As far as his 40 minute wait time goes, certainly he was in pain and this should be treated as expediently as possible, but I’m sorry to inform the general public that a 40 minute wait is really short! Although our hospitals only have a 15-30 minute wait, most hospitals routinely have 2 hour or longer wait times, sometimes 12 or more hours for less acute issues! It is unfortunate that he had to wait 2 hours for pain medications, but I would assume that in a busy ER, there were likely much more pressing issues from other patients like heart attacks and people trying to die. There are multiple reasons for prolonged wait times in emergency departments. The most common is because of triage protocols. From all of the patients presenting to an ER, we must take the sickest patients back first – strokes, chest pain, active bleeding, respiratory compromise, sepsis (severe infections), etc, come back first. Unfortunately there are many people that present to ERs that do not actually need emergency care and these people must wait for the more acute complaints to be take care of.

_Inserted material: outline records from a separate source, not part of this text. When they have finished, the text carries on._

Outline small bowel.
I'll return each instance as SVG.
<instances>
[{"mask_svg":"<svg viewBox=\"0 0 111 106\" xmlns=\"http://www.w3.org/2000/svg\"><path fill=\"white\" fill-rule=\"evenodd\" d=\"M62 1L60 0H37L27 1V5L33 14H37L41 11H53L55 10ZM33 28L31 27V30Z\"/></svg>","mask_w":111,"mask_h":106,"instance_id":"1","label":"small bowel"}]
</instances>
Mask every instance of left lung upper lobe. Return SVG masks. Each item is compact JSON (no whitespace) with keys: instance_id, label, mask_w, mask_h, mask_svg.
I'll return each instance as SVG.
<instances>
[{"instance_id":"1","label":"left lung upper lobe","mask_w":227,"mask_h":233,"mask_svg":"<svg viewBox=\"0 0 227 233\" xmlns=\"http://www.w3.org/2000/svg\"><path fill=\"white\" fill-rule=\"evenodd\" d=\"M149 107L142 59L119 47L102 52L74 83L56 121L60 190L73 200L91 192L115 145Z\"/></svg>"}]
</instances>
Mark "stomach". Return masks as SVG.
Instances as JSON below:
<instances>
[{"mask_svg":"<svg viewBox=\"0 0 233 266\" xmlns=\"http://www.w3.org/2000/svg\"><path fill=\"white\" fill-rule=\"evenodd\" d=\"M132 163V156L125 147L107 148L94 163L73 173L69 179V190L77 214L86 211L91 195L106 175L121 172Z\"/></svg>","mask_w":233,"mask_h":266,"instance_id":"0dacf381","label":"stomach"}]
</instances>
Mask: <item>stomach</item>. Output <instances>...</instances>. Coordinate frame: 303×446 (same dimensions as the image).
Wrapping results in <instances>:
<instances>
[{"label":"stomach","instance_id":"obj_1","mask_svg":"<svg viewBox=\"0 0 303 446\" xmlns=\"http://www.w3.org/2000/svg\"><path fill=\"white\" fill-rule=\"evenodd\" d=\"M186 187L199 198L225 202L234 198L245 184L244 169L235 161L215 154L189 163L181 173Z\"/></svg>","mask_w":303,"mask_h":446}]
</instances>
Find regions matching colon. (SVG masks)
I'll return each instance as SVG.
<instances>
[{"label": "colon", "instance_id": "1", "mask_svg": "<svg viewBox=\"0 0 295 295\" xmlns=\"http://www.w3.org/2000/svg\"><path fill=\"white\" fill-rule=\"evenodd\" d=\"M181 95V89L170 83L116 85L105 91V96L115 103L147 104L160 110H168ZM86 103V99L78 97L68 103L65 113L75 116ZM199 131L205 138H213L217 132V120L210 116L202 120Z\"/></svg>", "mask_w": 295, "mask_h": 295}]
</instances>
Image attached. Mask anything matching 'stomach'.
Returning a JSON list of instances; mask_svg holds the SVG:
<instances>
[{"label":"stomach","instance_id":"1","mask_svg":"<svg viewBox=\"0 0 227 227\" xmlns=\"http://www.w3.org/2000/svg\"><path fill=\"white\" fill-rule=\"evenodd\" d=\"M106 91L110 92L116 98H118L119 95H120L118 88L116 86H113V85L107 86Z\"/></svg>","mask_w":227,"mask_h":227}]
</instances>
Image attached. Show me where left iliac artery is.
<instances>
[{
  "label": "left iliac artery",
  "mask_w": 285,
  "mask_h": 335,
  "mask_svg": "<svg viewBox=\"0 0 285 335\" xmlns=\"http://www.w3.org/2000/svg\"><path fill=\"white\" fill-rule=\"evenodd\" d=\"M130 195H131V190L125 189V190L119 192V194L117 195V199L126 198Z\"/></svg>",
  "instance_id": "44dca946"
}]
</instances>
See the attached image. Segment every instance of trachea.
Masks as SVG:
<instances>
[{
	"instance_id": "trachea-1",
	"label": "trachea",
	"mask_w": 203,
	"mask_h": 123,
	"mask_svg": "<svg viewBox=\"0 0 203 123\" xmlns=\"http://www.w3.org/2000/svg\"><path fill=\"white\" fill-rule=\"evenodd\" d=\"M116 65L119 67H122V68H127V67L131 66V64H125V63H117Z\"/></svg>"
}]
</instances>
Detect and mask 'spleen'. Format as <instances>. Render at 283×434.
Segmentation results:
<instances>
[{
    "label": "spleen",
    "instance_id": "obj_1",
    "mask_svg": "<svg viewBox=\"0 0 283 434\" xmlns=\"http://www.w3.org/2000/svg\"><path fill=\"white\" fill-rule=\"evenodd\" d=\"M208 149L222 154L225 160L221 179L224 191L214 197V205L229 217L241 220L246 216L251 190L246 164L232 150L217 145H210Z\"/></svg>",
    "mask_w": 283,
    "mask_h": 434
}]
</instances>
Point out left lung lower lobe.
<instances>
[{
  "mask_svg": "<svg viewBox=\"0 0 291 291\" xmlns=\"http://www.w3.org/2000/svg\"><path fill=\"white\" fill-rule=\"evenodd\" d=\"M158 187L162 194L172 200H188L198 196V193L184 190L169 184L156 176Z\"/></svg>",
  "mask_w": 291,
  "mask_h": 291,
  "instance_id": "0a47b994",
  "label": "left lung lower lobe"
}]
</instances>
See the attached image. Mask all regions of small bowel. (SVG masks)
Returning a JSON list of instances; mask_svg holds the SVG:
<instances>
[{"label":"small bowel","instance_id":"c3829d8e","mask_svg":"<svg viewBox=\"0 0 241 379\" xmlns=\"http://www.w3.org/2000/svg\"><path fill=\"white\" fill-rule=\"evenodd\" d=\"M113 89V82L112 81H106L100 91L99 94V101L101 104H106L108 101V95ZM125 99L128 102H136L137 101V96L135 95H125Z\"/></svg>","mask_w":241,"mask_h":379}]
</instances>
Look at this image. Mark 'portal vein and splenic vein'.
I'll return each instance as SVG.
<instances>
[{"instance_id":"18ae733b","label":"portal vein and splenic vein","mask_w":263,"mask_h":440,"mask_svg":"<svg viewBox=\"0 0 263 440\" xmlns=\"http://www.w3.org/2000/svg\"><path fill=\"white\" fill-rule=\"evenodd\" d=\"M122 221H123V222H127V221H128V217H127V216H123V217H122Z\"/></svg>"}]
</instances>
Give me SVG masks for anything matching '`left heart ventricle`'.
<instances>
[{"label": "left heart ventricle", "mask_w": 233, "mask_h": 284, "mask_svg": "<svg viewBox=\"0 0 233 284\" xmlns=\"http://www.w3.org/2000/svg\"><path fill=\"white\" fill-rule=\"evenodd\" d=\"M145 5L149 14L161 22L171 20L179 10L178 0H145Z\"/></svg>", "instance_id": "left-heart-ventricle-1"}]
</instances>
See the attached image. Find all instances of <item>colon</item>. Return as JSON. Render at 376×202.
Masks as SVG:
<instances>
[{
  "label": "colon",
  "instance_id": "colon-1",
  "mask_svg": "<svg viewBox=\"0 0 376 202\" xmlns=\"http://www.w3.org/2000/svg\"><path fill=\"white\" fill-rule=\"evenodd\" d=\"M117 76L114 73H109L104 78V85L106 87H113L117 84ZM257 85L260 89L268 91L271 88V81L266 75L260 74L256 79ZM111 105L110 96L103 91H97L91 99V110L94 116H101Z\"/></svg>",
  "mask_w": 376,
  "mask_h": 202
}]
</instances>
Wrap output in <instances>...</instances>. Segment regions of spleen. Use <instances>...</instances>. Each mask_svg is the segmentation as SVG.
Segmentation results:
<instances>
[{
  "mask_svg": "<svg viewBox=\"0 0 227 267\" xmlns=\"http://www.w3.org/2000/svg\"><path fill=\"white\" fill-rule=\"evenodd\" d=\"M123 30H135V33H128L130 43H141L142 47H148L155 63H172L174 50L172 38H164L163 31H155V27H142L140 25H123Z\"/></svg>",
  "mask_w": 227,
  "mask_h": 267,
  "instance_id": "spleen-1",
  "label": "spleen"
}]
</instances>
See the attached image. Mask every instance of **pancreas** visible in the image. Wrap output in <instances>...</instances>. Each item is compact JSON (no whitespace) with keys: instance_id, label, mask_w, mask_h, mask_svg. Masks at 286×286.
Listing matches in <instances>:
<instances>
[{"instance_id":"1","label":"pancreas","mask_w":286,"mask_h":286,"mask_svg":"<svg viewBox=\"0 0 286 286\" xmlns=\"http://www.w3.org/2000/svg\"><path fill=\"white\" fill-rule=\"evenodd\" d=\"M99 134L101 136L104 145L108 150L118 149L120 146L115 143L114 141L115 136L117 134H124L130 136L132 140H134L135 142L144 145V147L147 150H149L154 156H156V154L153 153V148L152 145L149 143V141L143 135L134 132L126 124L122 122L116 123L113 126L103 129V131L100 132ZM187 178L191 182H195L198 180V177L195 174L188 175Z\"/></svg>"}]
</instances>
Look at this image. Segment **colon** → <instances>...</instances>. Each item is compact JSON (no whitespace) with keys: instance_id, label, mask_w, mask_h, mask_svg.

Bonus rant: These are patients with coughs, colds, rashes, some chronic conditions, and a plethora of other complaints that should be treated by primary care as an outpatient rather than in an emergency department. Some come because they couldn’t get into their primary care doctor or don’t even have one, some come because they didn’t want to wait for primary care, some just want immediate gratification, and some just have noplace else to go. Regardless of the cause, primary care complaints clog up the department so poorly informed pundits screaming in peroneal agony need to wait until the other patients are cleared out. We are actually mandated by law to give a medical screening exam to any patient that presents to the ER, regardless of their complaint, be it emergent, chronic, or completely ridiculous. All this without requesting any information about ability to pay or insurance status, we must see them all. The most frequent abusers of the emergency system tend to be those on our public assistance programs, MediCal here in California. These are “heavy utilizers”, people that choose to go to the ER for even minor complaints, because they know that they can be seen quickly and they don’t have to pay a copay. Now the taxpayers get a $500 ER bill for what would have been a $75 primary care visit. Unfortunately, since there is no personal accountability built into our public health system, there is no incentive to use the system properly. In the same vein, a surprising number of patients utilizing our public health system are smokers, spending the equivalent of a low-cost heath insurance policy on a pack of cigarettes per day (~$150/month) and incurring billions of dollars collectively in smoking related healthcare costs and lost wages. These patients cost the system and the taxpayers a ridiculous amount of money and often will keep other emergency patients from being seen in a timely fashion.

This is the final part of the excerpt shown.